I’m working on updating my Sound Bar Controller to be based on an ATTiny85 and while laying out the schematic, I ran into a question on how to show both the AVR six pin programmer header, as well as the regular pin connections. I’m using the ATTiny85V-10PU symbol from the KiCad libraries. I’m using KiCad 5.1.5-3 on Windows 10 x86_64.
Right now my setup is a bit messy, but the idea is that you plug the unit into your TV via a USB A to A cable, which powers everything. If there’s no power on the sense line from the Sound Bar, use the IR LED to send the power toggle code and check the sense line again.
I’m sorta planning on either using USB A connectors (either single or double stacked) for the main input and sense input, OR using standard right angle two pin deaders for my testing/initial work ups.
The IR LED would be hooked up via a simple 1/8" audio connector, like the old TIVO remote IRled setup was done. Yes, I have pretensions of making this into a product some day.
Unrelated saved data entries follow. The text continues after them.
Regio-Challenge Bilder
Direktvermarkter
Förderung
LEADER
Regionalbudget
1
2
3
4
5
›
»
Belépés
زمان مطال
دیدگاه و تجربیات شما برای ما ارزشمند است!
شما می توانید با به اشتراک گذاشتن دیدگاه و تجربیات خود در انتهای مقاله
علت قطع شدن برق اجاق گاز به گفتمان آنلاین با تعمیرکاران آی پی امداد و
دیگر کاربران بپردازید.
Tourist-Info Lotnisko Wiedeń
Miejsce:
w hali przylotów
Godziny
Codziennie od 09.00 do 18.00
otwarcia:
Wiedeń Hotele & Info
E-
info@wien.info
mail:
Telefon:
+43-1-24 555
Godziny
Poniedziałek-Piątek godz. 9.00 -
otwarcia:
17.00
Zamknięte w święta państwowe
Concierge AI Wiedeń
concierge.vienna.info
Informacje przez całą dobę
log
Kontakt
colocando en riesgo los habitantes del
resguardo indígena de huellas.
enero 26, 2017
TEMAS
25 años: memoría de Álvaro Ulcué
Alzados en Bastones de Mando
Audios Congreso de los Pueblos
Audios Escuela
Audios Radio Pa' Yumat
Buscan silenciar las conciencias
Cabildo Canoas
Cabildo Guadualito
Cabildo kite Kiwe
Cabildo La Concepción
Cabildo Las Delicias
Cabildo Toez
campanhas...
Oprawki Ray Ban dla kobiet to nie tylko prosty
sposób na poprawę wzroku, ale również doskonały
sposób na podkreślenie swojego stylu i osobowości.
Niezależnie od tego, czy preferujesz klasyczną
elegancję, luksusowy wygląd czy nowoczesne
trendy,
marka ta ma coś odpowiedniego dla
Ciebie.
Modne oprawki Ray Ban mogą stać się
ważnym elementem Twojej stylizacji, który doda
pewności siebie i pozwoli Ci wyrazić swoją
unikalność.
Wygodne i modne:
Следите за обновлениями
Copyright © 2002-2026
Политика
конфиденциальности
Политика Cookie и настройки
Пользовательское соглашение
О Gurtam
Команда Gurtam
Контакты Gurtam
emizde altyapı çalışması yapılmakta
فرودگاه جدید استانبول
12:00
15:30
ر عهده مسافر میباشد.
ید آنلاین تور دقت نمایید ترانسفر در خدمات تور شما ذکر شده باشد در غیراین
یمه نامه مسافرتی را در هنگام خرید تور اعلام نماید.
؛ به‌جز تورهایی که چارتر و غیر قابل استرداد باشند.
Heh.
In any case, here’s my schematic so far. Any thoughts would be very helpful.
Can you elaborate on what your question is? I’m not quite sure what you mean.
Wouldn’t it be better to put a USB B or USB Micro B connector on your unit, and then use a standard cable? USB A to A sounds unnecessarily weird.
I am by no means an expert on how to do things with crystals, but don’t you need to connect each of the crystal’s legs to GND via a capacitor? (See section 6.2.6 of the ATtiny85 datasheet.) I use 22pF capacitors.
Sure, my question really boils down to best practice for laying out a schematic with an ATTiny85 and the six pins for the programmer to use on the board, while still interfacing with the various other chips and devices I need to talk to.
I’m looking to sense an older TV and Sound Bar’s power state. The old USB A ports on them makes for an easy way to hook them up with a regular USB A-to-A cable.
My current setup is an Adafruit GemmaM0 runnning Circuity pytthon and powered by a wall wart. It works well, but my design sucks because the TV/Sound bar both back-power the device if the wall wart isn’t on. So as a learning exercise, I’m trying to design something new to be powered up quickly by the TV itself, so I know that the TV is on if my controller is on.
I might! I haven’t gotten quite that far with my design schematic, and I will refer to the ATTiny85 docs on what the best practices are. I had been hoping to get away without using an 8mhz crystal, but sending IR code(s) requires pretty precise timing.